# [Aufgabenbeschreibung]
Aktualisieren Sie den Textauszug über die Resilienz-Schulung im Jobcenter, indem Sie von „Francesca Palma und Dirk Reiner haben“ bis einschließlich „als Coach an.“ den Abschnitt erneut wiedergeben und dabei „Marburg“ durch „Gießen“ ersetzen.

# [Textauszug]
·····

Wie aus einer kräfteweckenden Schulung für die Belegschaft des Jobcenters Pro Arbeit im Kreis Offenbach ein neuer Kundenworkshop wurde.

Francesca Palma und Dirk Reiner beim Interview in Reiners Büro.
Quelle: Dorothee Holtz

„Ich fürchte, es mangelt Ihnen an Resilienz.“ „Aber ich wurde doch geimpft!“ Dieser Scherz verdeutlicht: Es gibt viele Menschen, die mit dem Begriff Resilienz nicht viel anfangen können. In einer Schulungsreihe des Jobcenters Pro Arbeit – Kreis Offenbach fanden im Herbst 2014 gleich mehrere Veranstaltungen statt, die der Belegschaft vermittelten, wie man Krisen bewältigt und sie als Chancen zur eigenen Entwicklung nutzt.

Francesca Palma, damals als Jobcoach im Hause tätig, erinnert sich: „Uns war zunächst wichtig, eine griffige Übersetzung des Begriffs Resilienz zu finden. In Abwandlung einer bekannten Formel kamen wir auf den Satz: Was uns nicht umbringt, macht uns stärker.“ Die 48-Jährige lacht auf und steckt mit ihrer Fröhlichkeit auch ihren Kollegen Dirk Reiner an. „Das Ganze ging auf eine Idee der Personalabteilung zurück“, erinnert sich der Sachgebietsleiter, damals PalmasVorgesetzter. „Die Kolleginnen und Kollegen dort achten sehr auf Weiterbildung und auch auf Gesundheitsmaßnahmen, weil die Belastungen in unserer Behörde hoch sind. Und wir wollten mal von einer anderen Seite schauen, wie man mit solchen Belastungen am besten umgeht.“

Francesca Palma und Dirk Reiner haben sich für unser Interview in Reiners Büro getroffen. Anders als 2014, sitzen die beiden jetzt nicht mehr im selben Gebäude, sondern an zwei verschiedenen Standorten des Jobcenters. Auch ihre Karrieren verliefen unterschiedlich: Palma ist Lehrerin, arbeitete als Kartografin, machte kürzlich einen Master in systemischer Beratung und ist aktuell Projektentwicklerin für internationale Projekte bei der Pro Arbeit. Der 43-jährige Reiner studierte in Marburg Jura, arbeitete etliche Jahre als Anwalt und fing 2008 im Jobcenter als Coach an.

·····

# [Daten]
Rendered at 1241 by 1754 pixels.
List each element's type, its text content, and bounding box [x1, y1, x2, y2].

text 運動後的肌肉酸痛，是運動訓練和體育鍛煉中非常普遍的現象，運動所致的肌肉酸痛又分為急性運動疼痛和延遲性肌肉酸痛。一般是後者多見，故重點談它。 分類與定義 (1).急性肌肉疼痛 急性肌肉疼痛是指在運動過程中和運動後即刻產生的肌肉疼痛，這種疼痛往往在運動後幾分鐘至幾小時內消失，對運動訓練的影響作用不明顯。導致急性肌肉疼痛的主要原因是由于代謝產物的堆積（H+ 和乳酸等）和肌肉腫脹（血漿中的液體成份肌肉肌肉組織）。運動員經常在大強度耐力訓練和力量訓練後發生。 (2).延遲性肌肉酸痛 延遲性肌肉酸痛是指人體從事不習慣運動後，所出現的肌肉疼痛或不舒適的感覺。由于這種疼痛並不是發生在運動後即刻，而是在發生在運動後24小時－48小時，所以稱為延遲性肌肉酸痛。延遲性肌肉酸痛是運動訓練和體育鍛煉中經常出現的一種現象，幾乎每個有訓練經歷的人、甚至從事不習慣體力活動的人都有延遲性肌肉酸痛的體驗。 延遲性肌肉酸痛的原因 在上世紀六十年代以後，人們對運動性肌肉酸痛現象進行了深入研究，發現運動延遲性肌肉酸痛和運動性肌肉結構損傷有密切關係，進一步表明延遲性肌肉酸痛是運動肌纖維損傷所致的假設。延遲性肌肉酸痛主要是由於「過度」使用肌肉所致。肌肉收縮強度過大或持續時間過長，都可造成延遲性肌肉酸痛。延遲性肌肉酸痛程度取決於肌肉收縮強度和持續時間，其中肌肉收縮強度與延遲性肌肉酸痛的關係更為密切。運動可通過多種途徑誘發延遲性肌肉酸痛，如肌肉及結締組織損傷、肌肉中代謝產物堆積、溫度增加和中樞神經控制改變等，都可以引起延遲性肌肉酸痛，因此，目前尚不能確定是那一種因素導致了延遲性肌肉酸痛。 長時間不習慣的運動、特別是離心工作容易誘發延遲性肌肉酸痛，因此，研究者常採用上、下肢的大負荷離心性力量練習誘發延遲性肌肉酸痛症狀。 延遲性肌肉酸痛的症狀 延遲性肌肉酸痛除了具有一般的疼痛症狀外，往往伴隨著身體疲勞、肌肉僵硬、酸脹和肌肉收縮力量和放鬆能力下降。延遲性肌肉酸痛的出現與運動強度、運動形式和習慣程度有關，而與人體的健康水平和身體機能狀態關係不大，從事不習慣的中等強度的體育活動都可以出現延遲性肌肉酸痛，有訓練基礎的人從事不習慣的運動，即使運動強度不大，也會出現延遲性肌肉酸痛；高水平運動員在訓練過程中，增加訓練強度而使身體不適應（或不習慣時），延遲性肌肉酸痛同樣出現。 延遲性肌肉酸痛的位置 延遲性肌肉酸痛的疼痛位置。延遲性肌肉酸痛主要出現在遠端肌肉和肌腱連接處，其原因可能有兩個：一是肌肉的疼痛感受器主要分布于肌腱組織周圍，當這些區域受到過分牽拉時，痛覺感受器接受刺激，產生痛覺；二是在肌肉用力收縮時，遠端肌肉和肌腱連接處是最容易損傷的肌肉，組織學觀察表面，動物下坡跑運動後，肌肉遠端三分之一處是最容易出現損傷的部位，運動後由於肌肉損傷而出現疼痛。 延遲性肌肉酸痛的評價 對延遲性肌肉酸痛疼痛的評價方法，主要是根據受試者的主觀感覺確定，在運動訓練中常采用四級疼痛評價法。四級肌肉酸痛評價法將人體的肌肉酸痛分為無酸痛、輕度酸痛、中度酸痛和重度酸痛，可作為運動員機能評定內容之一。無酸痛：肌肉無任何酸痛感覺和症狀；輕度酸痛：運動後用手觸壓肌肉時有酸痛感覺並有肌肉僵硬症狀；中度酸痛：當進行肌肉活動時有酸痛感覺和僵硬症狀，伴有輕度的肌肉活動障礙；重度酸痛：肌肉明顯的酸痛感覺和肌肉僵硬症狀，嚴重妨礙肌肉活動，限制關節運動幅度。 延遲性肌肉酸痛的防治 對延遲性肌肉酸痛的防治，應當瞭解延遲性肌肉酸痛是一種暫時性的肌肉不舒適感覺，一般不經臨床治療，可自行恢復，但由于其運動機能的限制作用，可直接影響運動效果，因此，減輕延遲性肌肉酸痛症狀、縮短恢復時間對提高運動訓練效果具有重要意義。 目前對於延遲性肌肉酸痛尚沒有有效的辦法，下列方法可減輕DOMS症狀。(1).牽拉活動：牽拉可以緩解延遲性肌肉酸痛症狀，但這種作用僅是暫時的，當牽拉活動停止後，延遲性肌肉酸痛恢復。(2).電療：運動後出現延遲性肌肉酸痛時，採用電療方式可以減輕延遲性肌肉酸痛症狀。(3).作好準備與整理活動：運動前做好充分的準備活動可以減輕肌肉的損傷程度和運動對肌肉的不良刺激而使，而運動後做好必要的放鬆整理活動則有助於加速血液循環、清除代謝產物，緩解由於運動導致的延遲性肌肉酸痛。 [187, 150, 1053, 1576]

·····

# [Endgültige Antwort]
Francesca Palma und Dirk Reiner haben sich für unser Interview in Reiners Büro getroffen. Anders als 2014, sitzen die beiden jetzt nicht mehr im selben Gebäude, sondern an zwei verschiedenen Standorten des Jobcenters. Auch ihre Karrieren verliefen unterschiedlich: Palma ist Lehrerin, arbeitete als Kartografin, machte kürzlich einen Master in systemischer Beratung und ist aktuell Projektentwicklerin für internationale Projekte bei der Pro Arbeit. Der 43-jährige Reiner studierte in Gießen Jura, arbeitete etliche Jahre als Anwalt und fing 2008 im Jobcenter als Coach an.